Television station operator Tegna said Monday it has terminated its merger agreement with hedge fund Standard General after several regulatory hurdles.
Tegna last yr agreed to be taken private by Standard General in a deal valued at $8.6 billion, including debt. On the time, the acquisition was expected to shut within the second half of 2022.
Nevertheless, the deal attracted criticism from some members of Congress, including then-House Speaker Nancy Pelosi, on concerns of doubtless higher TV prices for consumers and job losses.
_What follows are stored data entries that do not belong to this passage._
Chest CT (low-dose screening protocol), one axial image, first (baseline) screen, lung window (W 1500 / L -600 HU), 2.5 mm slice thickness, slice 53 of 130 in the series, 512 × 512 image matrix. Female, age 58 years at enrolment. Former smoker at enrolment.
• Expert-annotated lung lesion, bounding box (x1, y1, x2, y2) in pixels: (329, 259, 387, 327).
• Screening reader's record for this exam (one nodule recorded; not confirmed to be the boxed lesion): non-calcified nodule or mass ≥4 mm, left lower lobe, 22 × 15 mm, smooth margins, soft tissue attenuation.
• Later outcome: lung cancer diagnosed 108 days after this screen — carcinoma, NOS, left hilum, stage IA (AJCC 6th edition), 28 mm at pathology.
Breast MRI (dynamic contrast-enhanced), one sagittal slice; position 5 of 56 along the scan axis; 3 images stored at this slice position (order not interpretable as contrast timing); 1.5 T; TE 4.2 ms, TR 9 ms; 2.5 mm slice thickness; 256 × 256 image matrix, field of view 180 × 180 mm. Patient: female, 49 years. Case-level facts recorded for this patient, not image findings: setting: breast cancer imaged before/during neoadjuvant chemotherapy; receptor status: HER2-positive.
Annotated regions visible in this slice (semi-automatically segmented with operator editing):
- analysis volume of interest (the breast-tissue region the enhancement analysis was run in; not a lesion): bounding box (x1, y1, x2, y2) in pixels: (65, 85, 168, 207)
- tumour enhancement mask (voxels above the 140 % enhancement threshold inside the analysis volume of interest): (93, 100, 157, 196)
The Federal Communications Commission, which regulates the US telecoms industry, in February decided to carry a hearing on the hedge fund’s bid in a step that has historically led deals to collapse.
Standard General sued the FCC over its decision in March, however the appeal was later dismissed by the US Court of Appeals for the District of Columbia Circuit.
The hedge fund is anticipated to pay $136 million in termination fees to Tegna. It didn’t immediately reply to a Reuters request for comment.
Tegna last yr agreed to be taken private by Standard General in a deal valued at $8.6 billion, including debt.Bloomberg via Getty Images
The Federal Communications Commission in February decided to carry a hearing on the hedge fund’s bid in a step that has historically led deals to collapse.REUTERS
Shares of Tegna, which manages 64 TV stations in 51 US markets, rose 3% in prolonged trade.
The corporate also announced an accelerated share repurchase program value $300 million on Monday. Tegna had paused share repurchases after the deal was announced.